List commands (e.g. `tasks get-tasks`) return paginated results. The CLI
provides four ways to control how much is fetched:

| Option | Behavior |
|--------|----------|
| (none) | Fetch a single page (Asana default: 100 items) |
| `--max-items N` | Fetch up to N items, auto-paginating across pages. The last request is automatically capped to the remaining count. |
| `--all-items` | Fetch every page until the server reports no more |
| `--offset <TOKEN>` | Manual pagination: pass the `next_page.offset` token from the previous response |

`--max-items` and `--all-items` are mutually exclusive.

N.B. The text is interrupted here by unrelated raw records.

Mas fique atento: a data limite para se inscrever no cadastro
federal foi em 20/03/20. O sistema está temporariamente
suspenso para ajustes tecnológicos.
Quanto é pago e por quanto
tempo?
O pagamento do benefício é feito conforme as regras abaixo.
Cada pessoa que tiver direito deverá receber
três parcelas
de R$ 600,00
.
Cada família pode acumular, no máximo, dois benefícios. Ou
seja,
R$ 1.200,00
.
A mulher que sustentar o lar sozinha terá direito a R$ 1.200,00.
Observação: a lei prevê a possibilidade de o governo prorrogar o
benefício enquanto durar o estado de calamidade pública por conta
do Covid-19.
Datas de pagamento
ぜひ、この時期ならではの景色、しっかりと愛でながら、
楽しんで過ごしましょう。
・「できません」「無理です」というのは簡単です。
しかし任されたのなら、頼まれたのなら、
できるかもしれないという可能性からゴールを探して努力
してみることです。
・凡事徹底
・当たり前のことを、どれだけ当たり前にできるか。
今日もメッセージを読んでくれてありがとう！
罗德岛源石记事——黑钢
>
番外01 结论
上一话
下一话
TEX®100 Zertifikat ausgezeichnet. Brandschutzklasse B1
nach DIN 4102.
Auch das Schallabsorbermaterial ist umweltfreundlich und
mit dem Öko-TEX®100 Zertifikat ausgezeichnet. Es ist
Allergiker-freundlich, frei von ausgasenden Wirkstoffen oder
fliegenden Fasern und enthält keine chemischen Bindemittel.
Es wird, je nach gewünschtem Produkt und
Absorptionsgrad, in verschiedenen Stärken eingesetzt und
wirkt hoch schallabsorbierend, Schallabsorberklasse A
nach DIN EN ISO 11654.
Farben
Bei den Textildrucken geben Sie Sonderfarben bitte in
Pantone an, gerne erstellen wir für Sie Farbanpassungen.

`--page-size N` tunes the per-page request size (Asana API requires 1-100,
default 100). Rarely needed — combine with `--all-items` or `--max-items` only
when the default doesn't suit (e.g. very large response items).

```bash
# Auto-paginate up to 250 items
asana-api tasks get-tasks --project <PID> --max-items 250

# Fetch everything
asana-api tasks get-tasks --project <PID> --all-items

# Manual pagination using the offset token
asana-api tasks get-tasks --project <PID> --offset <TOKEN>
```

## Global options

These options work at any level of the command tree, so the following are
equivalent:

```bash
asana-api --debug tasks get-tasks --project <PID>
asana-api tasks get-tasks --project <PID> --debug
```

When the same option is given at multiple levels, the later one wins.

| Option | Description |
|--------|-------------|
| `--access-token TOKEN` | Asana personal access token (default: `$ASANA_ACCESS_TOKEN`) |
| `--host URL` | Override API base URL (default: `https://app.asana.com/api/1.0`) |
| `--proxy URL` | HTTP/HTTPS proxy URL |
| `--no-verify-ssl` | Disable TLS certificate verification (insecure) |
| `--ca-cert PATH` | Path to a PEM bundle of trusted CA certificates |
| `--retries N` | Number of retries on 429/5xx responses (default: 5) |
| `--timeout SECONDS` | Per-request timeout in seconds |
| `--temp-dir PATH` | Directory for temporary downloads |
| `--debug` | Print HTTP request/response traces for troubleshooting (Authorization values are masked). |

## Development

See [docs/development.md](https://github.com/izumo-m/asana-api-cli/blob/main/docs/development.md)
for building from source and project layout.